Problem to work on: Filter the records for lines holding the string "talking".

Extracted records:
■ ■ ■

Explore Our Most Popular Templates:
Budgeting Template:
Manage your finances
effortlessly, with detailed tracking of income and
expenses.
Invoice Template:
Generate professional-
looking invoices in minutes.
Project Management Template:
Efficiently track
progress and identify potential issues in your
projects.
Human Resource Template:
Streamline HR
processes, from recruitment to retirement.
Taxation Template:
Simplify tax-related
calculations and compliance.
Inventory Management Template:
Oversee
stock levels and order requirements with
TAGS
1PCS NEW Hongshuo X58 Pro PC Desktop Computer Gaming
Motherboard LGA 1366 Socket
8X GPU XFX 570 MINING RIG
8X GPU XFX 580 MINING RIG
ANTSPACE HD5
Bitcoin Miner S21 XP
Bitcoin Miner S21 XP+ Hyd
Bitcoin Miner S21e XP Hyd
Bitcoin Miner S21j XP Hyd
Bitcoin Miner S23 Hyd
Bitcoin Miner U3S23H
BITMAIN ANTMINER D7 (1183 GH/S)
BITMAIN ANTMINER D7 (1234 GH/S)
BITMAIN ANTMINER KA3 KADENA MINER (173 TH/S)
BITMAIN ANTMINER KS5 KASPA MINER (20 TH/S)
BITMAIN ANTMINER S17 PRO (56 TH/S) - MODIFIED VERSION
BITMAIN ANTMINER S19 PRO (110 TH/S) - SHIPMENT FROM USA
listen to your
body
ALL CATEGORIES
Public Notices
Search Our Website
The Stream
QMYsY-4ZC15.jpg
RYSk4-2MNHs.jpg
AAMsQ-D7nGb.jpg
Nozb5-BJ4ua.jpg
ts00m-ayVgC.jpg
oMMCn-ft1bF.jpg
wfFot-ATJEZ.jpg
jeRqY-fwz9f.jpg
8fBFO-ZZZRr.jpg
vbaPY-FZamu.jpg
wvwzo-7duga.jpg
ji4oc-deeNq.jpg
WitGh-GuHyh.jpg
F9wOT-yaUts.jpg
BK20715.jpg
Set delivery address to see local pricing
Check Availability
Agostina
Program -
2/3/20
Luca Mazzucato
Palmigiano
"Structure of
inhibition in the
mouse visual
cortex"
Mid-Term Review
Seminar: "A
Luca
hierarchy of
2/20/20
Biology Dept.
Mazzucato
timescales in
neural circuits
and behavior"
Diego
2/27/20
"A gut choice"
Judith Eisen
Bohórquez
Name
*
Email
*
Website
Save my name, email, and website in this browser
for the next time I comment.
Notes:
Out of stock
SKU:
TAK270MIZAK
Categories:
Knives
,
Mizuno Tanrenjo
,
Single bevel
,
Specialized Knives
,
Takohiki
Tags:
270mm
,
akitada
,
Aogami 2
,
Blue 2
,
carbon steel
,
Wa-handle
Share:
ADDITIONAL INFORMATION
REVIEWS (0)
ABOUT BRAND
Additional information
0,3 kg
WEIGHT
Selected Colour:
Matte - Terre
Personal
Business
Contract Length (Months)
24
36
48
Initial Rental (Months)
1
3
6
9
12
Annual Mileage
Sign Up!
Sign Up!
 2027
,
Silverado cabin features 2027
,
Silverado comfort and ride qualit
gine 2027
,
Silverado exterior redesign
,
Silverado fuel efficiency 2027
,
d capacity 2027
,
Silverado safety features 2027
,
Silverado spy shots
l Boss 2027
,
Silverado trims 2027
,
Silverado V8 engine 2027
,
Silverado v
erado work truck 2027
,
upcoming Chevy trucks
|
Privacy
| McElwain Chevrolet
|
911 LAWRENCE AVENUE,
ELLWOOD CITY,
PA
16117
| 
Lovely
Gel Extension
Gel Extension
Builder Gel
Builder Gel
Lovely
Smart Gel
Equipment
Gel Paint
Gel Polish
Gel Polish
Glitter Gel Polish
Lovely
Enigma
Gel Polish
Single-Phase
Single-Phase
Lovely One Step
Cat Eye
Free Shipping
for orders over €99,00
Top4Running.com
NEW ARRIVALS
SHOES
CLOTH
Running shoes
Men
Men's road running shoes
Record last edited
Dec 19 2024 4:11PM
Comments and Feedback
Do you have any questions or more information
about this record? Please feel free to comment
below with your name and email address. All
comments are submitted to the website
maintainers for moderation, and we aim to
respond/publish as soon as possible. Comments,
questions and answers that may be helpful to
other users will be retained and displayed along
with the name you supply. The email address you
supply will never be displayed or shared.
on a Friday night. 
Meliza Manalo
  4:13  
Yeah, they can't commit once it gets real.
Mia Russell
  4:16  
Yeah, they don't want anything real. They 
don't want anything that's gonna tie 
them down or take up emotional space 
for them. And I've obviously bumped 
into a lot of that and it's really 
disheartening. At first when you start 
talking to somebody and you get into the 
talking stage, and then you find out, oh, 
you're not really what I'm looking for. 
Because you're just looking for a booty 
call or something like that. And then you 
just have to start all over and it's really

■ ■ ■

Completed exercise:
talking to somebody and you get into the 
talking stage, and then you find out, oh, 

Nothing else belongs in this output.